Od paru dni w pasie tuż przy granicy z Białorusią wszedł w życie stan wyjątkowy, którym dotknięto aż 183 obszarów, więc pewną część terytoriów województwa lubelskiego a także podlaskiego. Wprowadzony został na 30 dni na mocy statutu prezydenta wydanego na deklaracje rządu. Rząd Mateusza Morawieckiego omówił ustanowienie stanu wyjątkowego zajściem na granicy z Białorusią oraz poczynaniami dyktaturą Łukaszenki Aleksandra, prowadzącego "hybrydową wojnę", w której wykorzystywani są migranci. Zdaniem polskiego rządu przywożeni są na granice migranci przez służby białoruskiego reżimu. Znajduje się pośród nich grupa, która od kilku tygodni koczuje na Podlasiu w Usnarzu Górnym.

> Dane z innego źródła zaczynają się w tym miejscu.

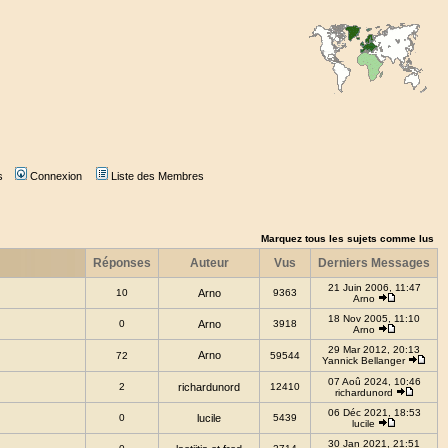
s
Connexion
Liste des Membres
Marquez tous les sujets comme lus
Réponses
Auteur
Vus
Derniers Messages
21 Juin 2006, 11:47
10
Arno
9363
Arno
18 Nov 2005, 11:10
0
Arno
3918
Arno
29 Mar 2012, 20:13
Arno
72
59544
Yannick Bellanger
07 Aoû 2024, 10:46
2
richardunord
12410
richardunord
06 Déc 2021, 18:53
0
lucile
5439
lucile
30 Jan 2021, 21:51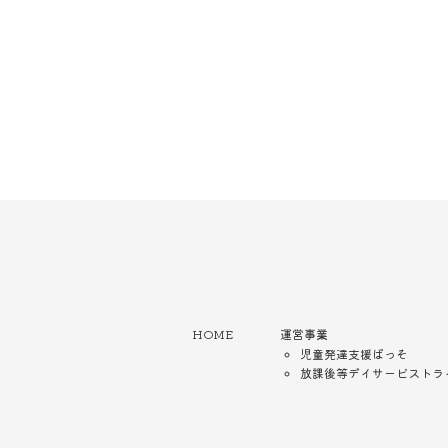
HOME
運営事業
児童発達支援ぱっそ
放課後等デイサービストラ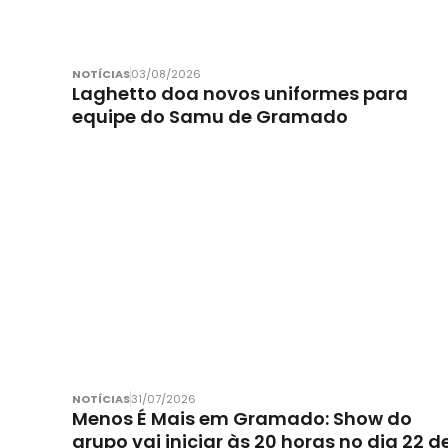
NOTÍCIAS
03/08/2026
Laghetto doa novos uniformes para
equipe do Samu de Gramado
NOTÍCIAS
31/07/2026
Menos É Mais em Gramado: Show do
grupo vai iniciar às 20 horas no dia 22 d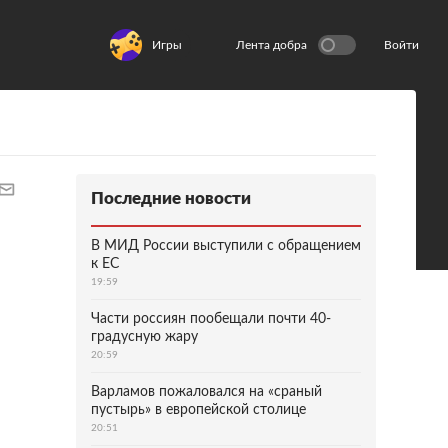
Игры
Лента добра
Войти
Последние новости
В МИД России выступили с обращением
к ЕС
19:59
Части россиян пообещали почти 40-
градусную жару
20:59
Варламов пожаловался на «сраный
пустырь» в европейской столице
20:51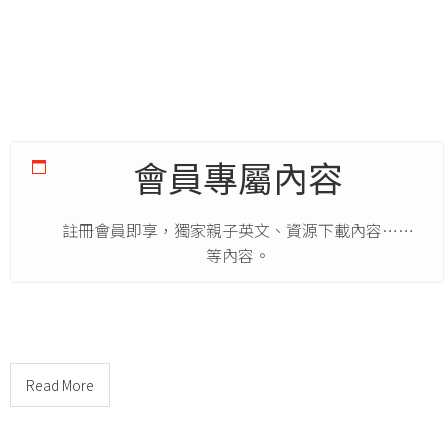
會員專屬內容
註冊會員即享，獨家親子英文、資源下載內容……
等內容。
Read More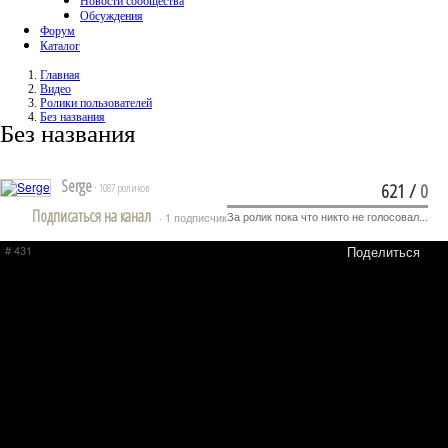
Новости сообщества
Обсуждения
Форум
Каталог
Главная
Видео
Ролики пользователей
Без названия
Без названия
Serge
621
/
0
· 1087 роликов
Подписаться на канал
За ролик пока что никто не голосовал...
· 1 подписчик
# 431
Поделиться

Ponadto rząd sygnalizował też zbliżające się wojskowe manewry Zapad-2021, w ramach których w niewielkiej odległości od granicy z Polską ćwiczyć będzie około 200 tysięcy żołnierzy białoruskich a także rosyjskich. Na podstawie konstytucji, stan wyjątkowy można nanieść, kiedy w przypadku szczególnych niebezpieczeństw konstytucyjne środki nie są wystarczające. Tymczasem rozporządzenie prezydenta o naniesienie stanu wyjątkowego ma możliwość uchylenia Sejm, a więc już dziś zajmuje się sprawą.

Do działaczy opozycji zwrócił się również szef Ministerstwa Spraw Wewnętrznych i Administracji, koordynator specjalnych służb Mariusz Kamiński, który mówił o elementach zagrożenia niepodległości naszego kraju oraz integralności granic naszego państwa. Oznajmił również, iż białoruskie państwo zarządzane obecnie przez dyktaturę Łukaszenki, uskutecznia wielką międzynarodową operację turystyki migracyjnej. Co więcej podkreślił, iż białoruski reżim uruchomił jakiś czas temu połączenia z Libanem. Z kolei poseł Koalicji Obywatelskiej Tomasz Siemoniak podał do ogólnej wiadomości, iż w imieniu klubu KO składa wniosek o uchylenie decyzji prezydenta odnoszącej się do wprowadzenia stanu wyjątkowego. Podkreślił, iż w uzasadnieniu rozporządzenia nie ma mowy o tym, że obecne zagrożenie nie może być wycofane z wykorzystaniem istniejących już środków. Koniec końców Sejm nie uchylił w głosowaniu rozporządzenia Andrzeja Dudy o naniesieniu wyjątkowego stanu przy granicy z Białorusią.